Any idea what is wrong here? Also, the same code works when I run it without docker.

yashdosi
  • 1,186
  • 1
  • 18
  • 40
  • In what way doesn't it work? Can you add the actual error message, the Dockerfile, and your `docker run` command or `docker-compose.yml` to the question? – David Maze Sep 27 '18 at 11:32
  • `docker run -it -e ENVIRONMENT_NAME=local -e REGION_NAME=local -p 9081:8080 docker_image` - The run command – yashdosi Sep 27 '18 at 11:35
  • @DavidMaze - I have already added the relevant line from Dockerfile in the question. Also, added the error message and docker-run command. – yashdosi Sep 27 '18 at 11:36
  • Mount the `nltk_data`, `docker build -f Dockerfile -v $HOME/nltk_data/:/nltk_data/`. Then before `setup.py`, in Dockerfile, `ENV NLTK_DATA=/nltk_data/` – alvas Sep 27 '18 at 16:51

2 Answers2

3

Having faced that same problem before and having done almost the same thing you did, I'd assume what you're missing here is configuring the nltk.data.path by adding to the path wherever your os.getcwd() is.

henriquesalvaro
  • 1,232
  • 1
  • 8
  • 14
  • 1
    This worked thanks! but with a slight tweak. I had to specify this env variable in Dockerfile and then also use an add statement. `ENV NLTK_DATA /app/nltk_data/` `ADD . $NLTK_DATA` – yashdosi Oct 01 '18 at 06:44
0

Thanks for the post and it fixed my issue as well!!!!
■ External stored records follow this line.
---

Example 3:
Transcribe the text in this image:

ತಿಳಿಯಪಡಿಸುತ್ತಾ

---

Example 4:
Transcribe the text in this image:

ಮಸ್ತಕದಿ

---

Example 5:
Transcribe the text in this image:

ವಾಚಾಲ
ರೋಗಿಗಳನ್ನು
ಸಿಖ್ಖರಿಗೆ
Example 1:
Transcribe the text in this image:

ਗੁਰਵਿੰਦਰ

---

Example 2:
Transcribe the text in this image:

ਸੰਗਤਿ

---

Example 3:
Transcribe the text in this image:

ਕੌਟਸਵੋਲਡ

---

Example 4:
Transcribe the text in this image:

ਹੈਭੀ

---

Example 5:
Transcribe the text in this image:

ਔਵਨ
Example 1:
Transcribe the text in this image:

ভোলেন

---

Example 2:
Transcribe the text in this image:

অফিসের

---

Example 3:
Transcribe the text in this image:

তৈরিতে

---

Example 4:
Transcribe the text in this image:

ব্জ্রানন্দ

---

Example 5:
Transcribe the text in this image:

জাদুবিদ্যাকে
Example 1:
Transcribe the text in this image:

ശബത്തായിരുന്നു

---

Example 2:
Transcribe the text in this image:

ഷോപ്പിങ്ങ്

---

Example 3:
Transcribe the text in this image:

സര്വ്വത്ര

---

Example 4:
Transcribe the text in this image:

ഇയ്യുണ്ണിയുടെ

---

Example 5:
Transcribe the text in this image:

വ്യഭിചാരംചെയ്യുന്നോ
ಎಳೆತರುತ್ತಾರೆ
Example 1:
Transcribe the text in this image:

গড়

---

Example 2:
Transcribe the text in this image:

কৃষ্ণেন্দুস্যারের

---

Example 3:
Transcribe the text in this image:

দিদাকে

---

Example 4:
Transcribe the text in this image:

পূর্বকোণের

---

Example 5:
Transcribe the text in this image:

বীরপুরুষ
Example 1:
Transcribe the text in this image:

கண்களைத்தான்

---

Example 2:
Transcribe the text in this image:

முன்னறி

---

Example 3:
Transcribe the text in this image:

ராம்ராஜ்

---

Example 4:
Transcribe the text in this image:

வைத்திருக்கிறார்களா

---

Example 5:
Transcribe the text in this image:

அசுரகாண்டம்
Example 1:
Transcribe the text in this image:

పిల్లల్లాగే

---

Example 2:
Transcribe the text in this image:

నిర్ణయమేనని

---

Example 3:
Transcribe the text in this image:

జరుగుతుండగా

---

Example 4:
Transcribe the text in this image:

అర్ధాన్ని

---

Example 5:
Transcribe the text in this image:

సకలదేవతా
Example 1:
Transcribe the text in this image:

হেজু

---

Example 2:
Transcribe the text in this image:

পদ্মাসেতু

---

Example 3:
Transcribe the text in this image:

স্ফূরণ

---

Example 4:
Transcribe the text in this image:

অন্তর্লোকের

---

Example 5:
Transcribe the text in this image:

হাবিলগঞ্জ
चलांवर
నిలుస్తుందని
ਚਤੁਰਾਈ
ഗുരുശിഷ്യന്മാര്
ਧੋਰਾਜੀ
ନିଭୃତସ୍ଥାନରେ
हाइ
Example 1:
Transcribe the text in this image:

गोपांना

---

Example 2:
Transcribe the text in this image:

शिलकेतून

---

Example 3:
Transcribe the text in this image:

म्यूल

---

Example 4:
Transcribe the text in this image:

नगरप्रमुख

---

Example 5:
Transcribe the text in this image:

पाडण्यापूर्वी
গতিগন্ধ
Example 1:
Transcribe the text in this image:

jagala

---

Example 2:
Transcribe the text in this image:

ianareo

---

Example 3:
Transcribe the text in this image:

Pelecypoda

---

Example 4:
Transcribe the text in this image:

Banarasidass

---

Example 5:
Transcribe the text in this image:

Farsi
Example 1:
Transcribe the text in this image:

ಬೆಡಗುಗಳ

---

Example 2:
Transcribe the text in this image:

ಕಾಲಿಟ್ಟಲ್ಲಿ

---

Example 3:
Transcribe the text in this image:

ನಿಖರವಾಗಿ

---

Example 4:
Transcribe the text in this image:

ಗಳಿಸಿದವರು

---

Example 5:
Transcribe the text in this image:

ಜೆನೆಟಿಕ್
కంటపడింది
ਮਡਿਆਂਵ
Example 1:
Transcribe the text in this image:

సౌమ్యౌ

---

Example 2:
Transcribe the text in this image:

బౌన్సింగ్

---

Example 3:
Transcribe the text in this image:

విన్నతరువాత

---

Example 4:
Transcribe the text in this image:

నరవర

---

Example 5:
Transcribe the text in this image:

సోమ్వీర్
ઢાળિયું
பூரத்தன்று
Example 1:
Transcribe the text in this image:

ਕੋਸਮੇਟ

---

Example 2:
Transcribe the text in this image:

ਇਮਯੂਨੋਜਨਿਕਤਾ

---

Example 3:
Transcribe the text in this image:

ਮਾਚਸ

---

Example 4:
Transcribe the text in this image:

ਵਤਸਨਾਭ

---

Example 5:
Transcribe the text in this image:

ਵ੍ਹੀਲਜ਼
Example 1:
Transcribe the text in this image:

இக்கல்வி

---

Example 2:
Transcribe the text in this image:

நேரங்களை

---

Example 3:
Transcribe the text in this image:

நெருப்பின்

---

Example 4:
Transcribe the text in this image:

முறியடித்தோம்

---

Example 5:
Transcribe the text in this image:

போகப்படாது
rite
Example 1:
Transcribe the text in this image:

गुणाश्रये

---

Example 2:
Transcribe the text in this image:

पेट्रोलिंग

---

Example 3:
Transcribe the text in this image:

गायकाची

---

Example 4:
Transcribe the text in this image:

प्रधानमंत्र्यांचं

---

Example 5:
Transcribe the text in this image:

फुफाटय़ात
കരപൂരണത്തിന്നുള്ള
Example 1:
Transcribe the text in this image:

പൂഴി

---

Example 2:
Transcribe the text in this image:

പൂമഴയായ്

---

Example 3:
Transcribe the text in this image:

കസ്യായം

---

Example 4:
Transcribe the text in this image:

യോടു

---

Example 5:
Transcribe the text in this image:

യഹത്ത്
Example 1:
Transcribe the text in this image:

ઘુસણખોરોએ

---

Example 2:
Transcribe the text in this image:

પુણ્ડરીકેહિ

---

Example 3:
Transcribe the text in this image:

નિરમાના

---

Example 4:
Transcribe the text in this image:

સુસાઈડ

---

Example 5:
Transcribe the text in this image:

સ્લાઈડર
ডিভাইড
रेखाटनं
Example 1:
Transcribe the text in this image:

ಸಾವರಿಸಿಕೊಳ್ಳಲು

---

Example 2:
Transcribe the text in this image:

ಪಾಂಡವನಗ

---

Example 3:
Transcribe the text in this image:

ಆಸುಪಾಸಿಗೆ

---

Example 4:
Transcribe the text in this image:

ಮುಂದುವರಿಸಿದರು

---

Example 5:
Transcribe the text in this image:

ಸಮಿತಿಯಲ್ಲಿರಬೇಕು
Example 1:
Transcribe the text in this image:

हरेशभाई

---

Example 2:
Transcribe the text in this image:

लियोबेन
I got the same issue that punkt does exit in docker:

/root/nltk_data/tokenizers/punkt

But when my app tried to reach it, Docker kept complaining the resource couldn't be found.

Inspired by your post, I added:

ENV NLTK_DATA /root/nltk_data/
ADD . $NLTK_DATA

But still got the same error message. So I tried this:

ENV NLTK_DATA /nltk_data/
ADD . $NLTK_DATA

I didn't know why I wanted to remove /root from the path but it worked!

My app is using Flask and uWSGI, so I guess maybe this is an issue for Django and Flask? Thanks anyway!

Howard
  • 23
  • 4